- [BRIEF]
Report, as a single number, how many lines of the records contain the word "Shop".

[[ MATERIAL PROVIDED open ]]

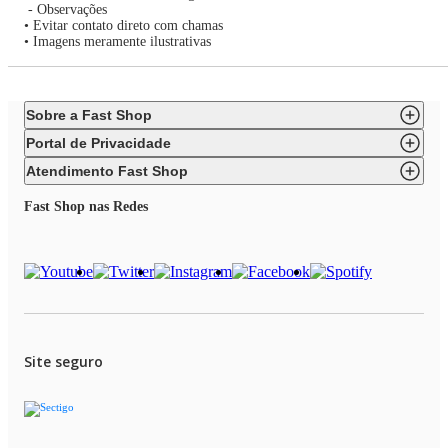
- Observações
• Evitar contato direto com chamas
• Imagens meramente ilustrativas
Sobre a Fast Shop
Portal de Privacidade
Atendimento Fast Shop
Fast Shop nas Redes
Site seguro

[[ MATERIAL PROVIDED closed ]]

- [ANSWER FOR THIS EXERCISE]
3